[Start of Attachment]

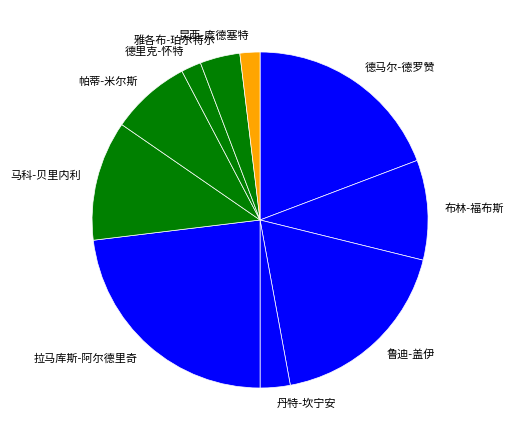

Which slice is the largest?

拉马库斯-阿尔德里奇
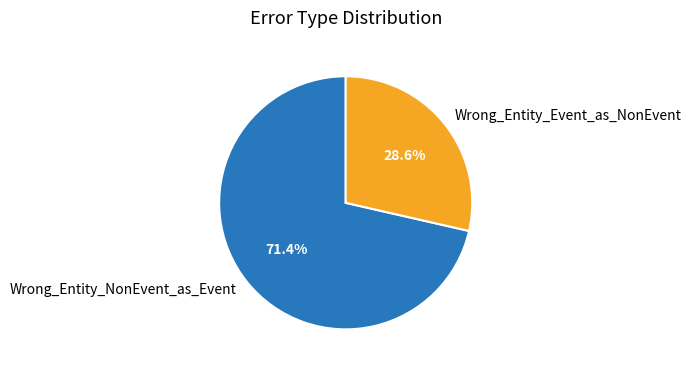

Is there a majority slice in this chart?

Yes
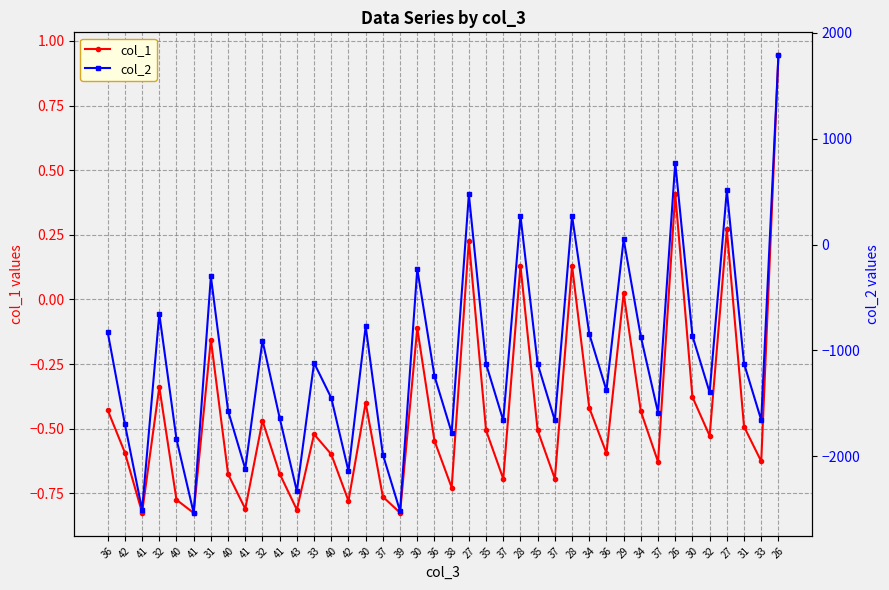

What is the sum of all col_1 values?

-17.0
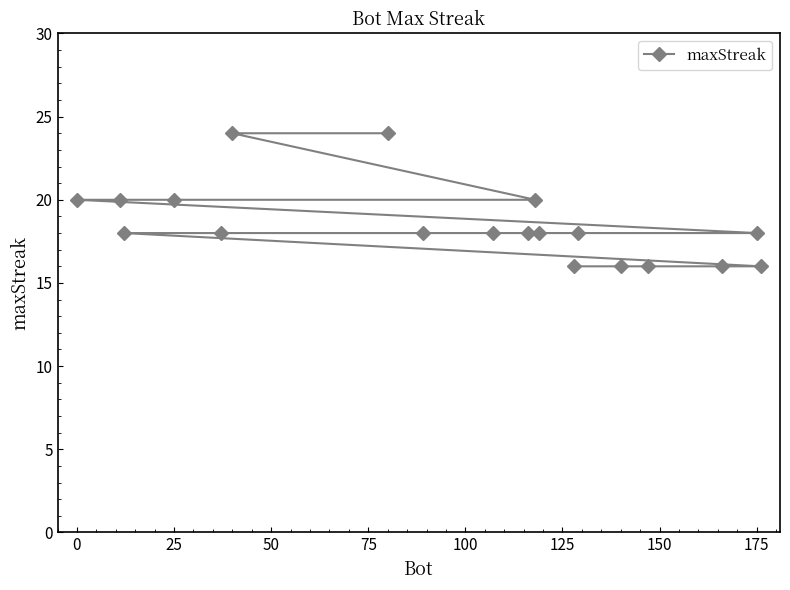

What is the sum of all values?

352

[End of Attachment]

» Problem to solve
Repeat the records above with "sum" replaced by "total" everywhere and everything else unchanged. Leave the pictures out.

» Task answer
Which slice is the largest?

拉马库斯-阿尔德里奇

Is there a majority slice in this chart?

Yes

What is the total of all col_1 values?

-17.0

What is the total of all values?

352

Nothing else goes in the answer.